Thanks for gathering the detailed profiles above. Now the next step is to compare that to Tracy profiles of how IREE is spending its time. I see the tracy trace and disassembly that you shared above 2 days ago, so now the next step is to look into that.
Any idea what I may be missing?
@mariecwhite Could you check whether you have this change:
- https://github.com/llvm/llvm-project/pull/70039
(see the update in LowerVectorContract.cpp).
We did find that using any of the sve flags resulted in compiler errors for many workloads.
sve
and "scalable vectors" support is new and still incomplete. We are slowly patching various bits that make invalid assumptions about "scalability", but it will take a few more months. ATM I wouldn't use sve
for anything beyond a plain Matmul.
Having said that, bug reports and repros are very welcome :)

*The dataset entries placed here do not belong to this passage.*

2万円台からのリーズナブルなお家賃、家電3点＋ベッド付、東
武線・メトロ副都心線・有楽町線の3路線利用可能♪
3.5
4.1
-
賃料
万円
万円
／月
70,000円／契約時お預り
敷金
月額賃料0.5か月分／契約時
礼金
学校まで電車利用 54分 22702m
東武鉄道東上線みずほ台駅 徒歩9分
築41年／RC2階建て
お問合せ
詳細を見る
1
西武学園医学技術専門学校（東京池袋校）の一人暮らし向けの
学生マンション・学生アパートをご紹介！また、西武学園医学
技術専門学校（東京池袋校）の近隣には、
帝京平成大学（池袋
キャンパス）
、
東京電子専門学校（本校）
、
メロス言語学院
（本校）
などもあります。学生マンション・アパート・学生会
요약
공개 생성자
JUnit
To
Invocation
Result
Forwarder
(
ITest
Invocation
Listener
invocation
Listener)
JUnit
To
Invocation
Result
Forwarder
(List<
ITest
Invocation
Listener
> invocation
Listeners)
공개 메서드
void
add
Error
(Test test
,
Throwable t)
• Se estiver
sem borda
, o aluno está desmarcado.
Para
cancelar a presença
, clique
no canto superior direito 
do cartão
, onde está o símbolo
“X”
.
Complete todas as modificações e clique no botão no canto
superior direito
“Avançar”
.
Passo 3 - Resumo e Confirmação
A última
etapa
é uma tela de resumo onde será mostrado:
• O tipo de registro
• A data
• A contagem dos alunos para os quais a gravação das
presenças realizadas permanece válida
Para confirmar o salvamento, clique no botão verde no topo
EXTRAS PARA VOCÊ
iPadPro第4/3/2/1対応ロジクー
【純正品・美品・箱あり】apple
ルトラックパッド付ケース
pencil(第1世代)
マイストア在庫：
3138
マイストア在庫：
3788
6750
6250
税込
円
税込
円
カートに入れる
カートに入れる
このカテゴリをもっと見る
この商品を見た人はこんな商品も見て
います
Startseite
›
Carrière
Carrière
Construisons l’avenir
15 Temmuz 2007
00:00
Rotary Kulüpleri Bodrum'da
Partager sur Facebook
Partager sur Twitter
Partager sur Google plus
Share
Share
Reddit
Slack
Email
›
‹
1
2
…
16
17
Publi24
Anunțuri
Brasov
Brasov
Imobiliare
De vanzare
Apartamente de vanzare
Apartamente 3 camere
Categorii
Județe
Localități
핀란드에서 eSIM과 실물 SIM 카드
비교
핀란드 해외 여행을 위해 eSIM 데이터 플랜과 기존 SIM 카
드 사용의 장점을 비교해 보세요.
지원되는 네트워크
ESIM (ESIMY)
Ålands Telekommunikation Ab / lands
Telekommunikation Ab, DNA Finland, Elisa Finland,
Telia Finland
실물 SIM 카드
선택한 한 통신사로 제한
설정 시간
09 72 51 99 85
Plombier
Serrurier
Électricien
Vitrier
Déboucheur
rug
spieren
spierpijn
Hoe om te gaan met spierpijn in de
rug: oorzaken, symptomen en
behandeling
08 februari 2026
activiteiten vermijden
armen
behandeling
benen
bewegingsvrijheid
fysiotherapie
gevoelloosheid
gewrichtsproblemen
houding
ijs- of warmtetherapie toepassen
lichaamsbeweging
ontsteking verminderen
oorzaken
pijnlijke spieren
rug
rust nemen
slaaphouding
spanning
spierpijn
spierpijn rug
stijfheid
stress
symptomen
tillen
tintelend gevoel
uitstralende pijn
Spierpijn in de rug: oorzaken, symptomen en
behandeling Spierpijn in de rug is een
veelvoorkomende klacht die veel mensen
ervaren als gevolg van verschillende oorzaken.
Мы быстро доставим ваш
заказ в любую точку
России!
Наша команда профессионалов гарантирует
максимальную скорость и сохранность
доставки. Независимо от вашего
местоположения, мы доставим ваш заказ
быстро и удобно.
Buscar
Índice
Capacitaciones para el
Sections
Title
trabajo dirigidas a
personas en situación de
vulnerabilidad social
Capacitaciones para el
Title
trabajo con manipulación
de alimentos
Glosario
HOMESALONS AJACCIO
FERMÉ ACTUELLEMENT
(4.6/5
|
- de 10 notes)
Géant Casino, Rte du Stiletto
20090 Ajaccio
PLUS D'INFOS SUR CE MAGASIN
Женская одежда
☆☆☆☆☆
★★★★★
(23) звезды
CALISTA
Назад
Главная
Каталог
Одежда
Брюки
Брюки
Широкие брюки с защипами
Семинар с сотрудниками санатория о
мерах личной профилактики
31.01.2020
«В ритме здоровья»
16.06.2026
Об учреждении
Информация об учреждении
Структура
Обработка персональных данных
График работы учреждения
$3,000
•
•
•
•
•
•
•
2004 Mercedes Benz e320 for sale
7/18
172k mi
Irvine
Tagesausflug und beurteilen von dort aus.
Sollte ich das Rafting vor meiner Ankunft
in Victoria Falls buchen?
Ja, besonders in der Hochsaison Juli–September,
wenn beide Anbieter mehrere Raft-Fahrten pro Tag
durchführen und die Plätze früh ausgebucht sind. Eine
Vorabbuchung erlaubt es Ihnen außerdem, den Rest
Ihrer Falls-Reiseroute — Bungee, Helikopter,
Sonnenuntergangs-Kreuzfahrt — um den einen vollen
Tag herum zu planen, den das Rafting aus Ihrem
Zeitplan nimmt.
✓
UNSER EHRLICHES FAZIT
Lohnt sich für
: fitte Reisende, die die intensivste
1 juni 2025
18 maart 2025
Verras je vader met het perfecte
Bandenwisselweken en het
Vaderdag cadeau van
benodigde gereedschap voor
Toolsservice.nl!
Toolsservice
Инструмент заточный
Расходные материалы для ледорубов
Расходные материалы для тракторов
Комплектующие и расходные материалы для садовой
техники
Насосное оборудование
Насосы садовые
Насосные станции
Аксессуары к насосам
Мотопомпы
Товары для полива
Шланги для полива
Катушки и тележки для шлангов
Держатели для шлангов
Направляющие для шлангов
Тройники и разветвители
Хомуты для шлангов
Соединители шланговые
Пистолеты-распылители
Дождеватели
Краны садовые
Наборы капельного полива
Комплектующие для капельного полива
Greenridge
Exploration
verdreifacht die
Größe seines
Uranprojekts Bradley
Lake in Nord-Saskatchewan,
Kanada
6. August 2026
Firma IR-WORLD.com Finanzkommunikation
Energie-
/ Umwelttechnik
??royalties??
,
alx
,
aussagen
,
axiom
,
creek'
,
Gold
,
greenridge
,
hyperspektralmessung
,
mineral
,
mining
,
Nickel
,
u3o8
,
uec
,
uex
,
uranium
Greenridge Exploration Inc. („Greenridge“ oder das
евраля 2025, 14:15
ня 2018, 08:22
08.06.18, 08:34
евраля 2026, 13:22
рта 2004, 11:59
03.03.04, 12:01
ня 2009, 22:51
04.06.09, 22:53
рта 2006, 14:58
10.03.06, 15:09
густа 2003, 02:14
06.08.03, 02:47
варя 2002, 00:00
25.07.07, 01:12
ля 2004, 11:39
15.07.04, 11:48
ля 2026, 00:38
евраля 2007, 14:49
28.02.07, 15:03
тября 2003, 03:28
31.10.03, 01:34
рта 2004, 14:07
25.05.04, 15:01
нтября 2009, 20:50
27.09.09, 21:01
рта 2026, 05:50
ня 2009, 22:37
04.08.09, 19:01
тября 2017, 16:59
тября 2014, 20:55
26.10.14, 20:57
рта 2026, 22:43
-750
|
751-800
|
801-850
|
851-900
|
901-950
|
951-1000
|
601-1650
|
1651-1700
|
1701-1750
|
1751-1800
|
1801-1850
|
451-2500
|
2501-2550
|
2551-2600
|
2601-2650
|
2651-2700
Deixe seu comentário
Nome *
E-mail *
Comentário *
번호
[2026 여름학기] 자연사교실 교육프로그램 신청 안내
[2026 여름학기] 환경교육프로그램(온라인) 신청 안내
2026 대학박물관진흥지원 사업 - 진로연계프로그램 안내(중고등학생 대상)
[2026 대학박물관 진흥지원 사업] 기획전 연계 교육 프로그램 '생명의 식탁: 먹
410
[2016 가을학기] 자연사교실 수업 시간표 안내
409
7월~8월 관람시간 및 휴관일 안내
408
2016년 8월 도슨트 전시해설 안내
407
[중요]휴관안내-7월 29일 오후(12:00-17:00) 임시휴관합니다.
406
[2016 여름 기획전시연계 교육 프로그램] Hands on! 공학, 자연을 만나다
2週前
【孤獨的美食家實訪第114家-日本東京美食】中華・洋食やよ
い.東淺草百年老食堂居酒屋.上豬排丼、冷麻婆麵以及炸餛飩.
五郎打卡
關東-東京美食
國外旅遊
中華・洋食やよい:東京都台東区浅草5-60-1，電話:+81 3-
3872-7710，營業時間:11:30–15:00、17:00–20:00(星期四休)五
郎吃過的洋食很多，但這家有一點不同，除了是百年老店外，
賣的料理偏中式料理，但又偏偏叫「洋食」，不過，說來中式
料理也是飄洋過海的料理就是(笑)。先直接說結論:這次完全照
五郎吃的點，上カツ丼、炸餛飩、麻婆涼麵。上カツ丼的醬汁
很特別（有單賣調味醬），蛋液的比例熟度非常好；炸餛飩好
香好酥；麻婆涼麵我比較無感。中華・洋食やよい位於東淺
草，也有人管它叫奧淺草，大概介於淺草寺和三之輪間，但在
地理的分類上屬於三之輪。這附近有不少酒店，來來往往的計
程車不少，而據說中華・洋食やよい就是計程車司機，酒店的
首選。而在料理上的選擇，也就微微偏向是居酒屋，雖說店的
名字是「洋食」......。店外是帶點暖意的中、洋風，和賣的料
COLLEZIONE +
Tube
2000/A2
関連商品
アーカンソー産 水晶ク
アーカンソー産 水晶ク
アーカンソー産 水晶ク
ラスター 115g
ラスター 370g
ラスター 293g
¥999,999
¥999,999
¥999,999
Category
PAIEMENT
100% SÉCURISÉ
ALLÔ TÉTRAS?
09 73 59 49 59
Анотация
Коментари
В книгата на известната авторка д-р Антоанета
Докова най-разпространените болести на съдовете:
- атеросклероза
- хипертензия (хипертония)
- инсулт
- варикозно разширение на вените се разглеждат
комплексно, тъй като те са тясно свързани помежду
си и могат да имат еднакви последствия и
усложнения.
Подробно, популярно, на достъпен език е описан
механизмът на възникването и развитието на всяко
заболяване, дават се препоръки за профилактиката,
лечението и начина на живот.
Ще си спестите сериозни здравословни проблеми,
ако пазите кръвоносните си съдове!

I re-ran VIT at head (1f6c162fb) and confirmed that https://github.com/llvm/llvm-project/pull/70039 is included. It's slightly slower than the results reported in https://github.com/openxla/iree/issues/15399#issuecomment-1793047375.
IREE
Model | Threads | Latency |
---|---|---|
VIT_CLASSIFICATION_INT8_TFLITE_3X224X224XINT8 | 1 | 814 |
VIT_CLASSIFICATION_INT8_TFLITE_3X224X224XINT8 | 4 | 365 |
VIT_CLASSIFICATION_INT8_TFLITE_3X224X224XINT8 | 5 | 259 |
Feature flags used: --iree-llvmcpu-target-cpu-features=+fp-armv8,+neon,+crc,+lse,+rdm,+ras,+rcpc,+dotprod,+v9a,+sb,+ssbs,+fullfp16,+fp16fml,+i8mm,+bf16,+flagm
@bjacob Is there a way to tweak the number of threads used for ukernels? I'm wondering if we don't create too many of them with too little work in each of them.